= Otto Koehler =

German zoologist (1889–1974)

Otto Koehler (20 December 1889 – 7 January 1974) was a German zoologist and pioneer ethologist. He was a founding editor, along with Konrad Lorenz of the Zeitschrift für Tierpsychologie (Journal of animal psychology) which was later renamed as Ethology. He was among the earliest to explore the numerical abilities of animals, and to use tools like film to study animal behaviour.

Otto was born in Insterburg, Prussia, the fifth and the only child to survive of Lutheran pastor Eduard Koehler and his second wife Karoline née Heinrici. His mother died after his birth and his father died four years later leaving him in the care of his uncle Paul Heinrici. He went to the Royal school at Pforta in 1902 and matriculated in 1907 to then study at the University of Freiburg.

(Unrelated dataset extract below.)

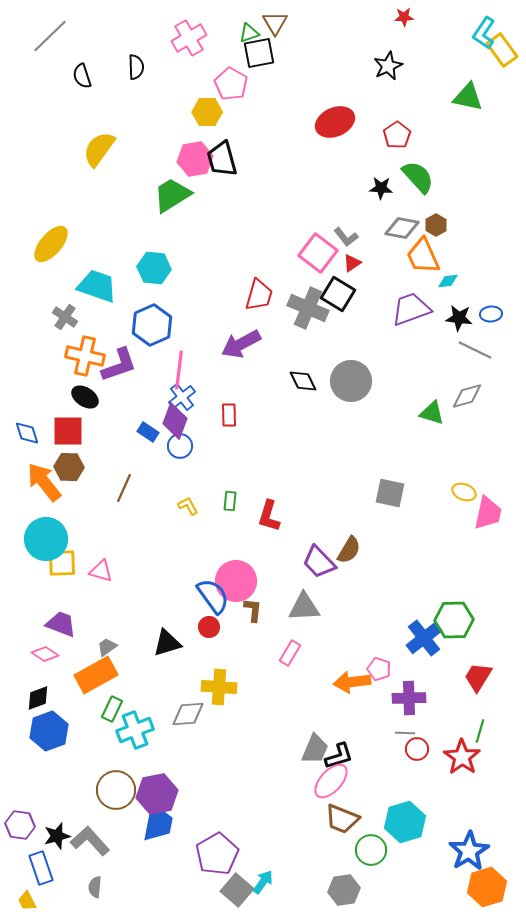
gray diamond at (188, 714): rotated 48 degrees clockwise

He studied mathematics and history and attended August Weismann's classes on zoology and evolution. In 1908, he moved to the Ludwig-Maximilians-Universität München where he studied botany and listened to lectures in physics from Wilhelm Conrad Röntgen. He studied the biology of a sea urchin Strongylocentrotus lividus under Richard von Hertwig and obtained a doctorate. He then worked as an assistant to Franz Doflein and then worked with Karl von Frisch. During the war Koehler was in charge of bacteriological examinations at a military hospital near Metz in 1914. He then set up a laboratory in Anatolia in 1916 and became an English prisoner of war in Nazareth. In 1919, he moved to Wroclaw where Franz Doflein had moved.

Koehler studied geotaxis in Paramecium, color vision in Daphnia and examined the perception of magnetic fields and UV in animals. He lectured on sensory physiology and animal psychology. Koehler worked with Karl von Frisch and trained dragonfly larvae to feed on yellow food thereby showing that they could recognize colour. In 1923, he became an associate professor in Munich and in 1925 he became directory of the Museum at the University of Königsberg.

Koehler experimented on animals to identify if they had what was needed for human thinking and was especially interested in behaviours that demonstrated counting (which he called as unnamed thinking). He examined the behaviour of sandpiper's at the nest and used dummy eggs to check how the birds recognized their own eggs. He was also among the first biologists to use films to record animal behaviour for subsequent analysis. In 1937, he established the German Society for Animal Psychology and began its journal Zeitschrift für Tierpsychologie with Konard Lorenz and Carl Kronacher. From 1986 it was renamed as Ethology.

After the war, Otto Koehler had lost his wife Annemarie Deditius whom he had married in Breslau in 1920 to an illness and Königsberg was in ruins. He was appointed a professor at the University of Freiburg in 1946, and he married a former student Amélie Hauchecorne, great-granddaughter of Wilhelm Hauchecorne. His first doctoral student Paul Leyhausen studied tiger-lion hybrids, and he continued his research on the counting ability of animals. He also took an interest in bioacoustics.